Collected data

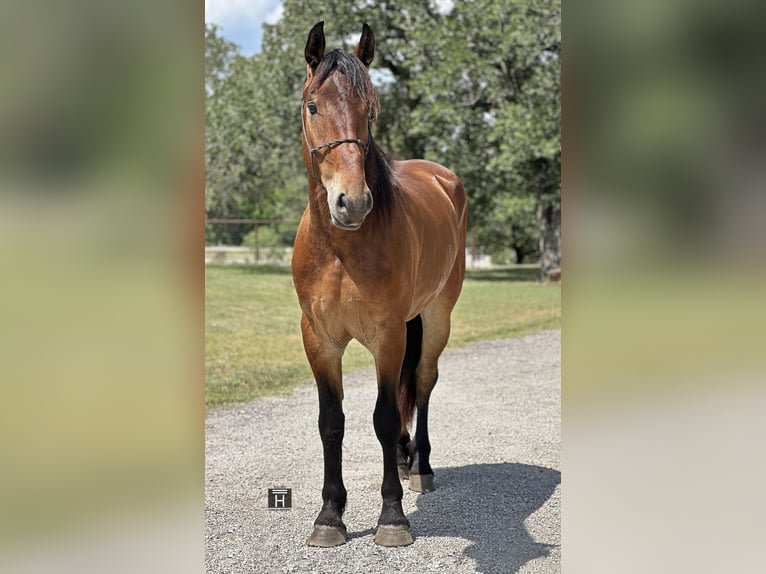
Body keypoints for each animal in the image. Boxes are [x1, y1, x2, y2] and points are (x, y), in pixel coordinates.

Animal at [292, 19, 464, 548]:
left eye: (370, 110)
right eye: (313, 105)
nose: (352, 203)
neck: (341, 250)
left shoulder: (387, 336)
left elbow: (385, 418)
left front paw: (392, 516)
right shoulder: (319, 339)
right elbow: (332, 422)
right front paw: (330, 516)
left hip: (436, 318)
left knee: (423, 383)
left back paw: (420, 467)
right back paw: (407, 460)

WHAT IS NEEDED: For each line in the data that holds the word "left", copy the line.

WRITTEN SOLUTION:
left eye: (370, 110)
left shoulder: (387, 336)
left elbow: (385, 418)
left front paw: (392, 516)
left hip: (436, 318)
left knee: (423, 383)
left back paw: (420, 467)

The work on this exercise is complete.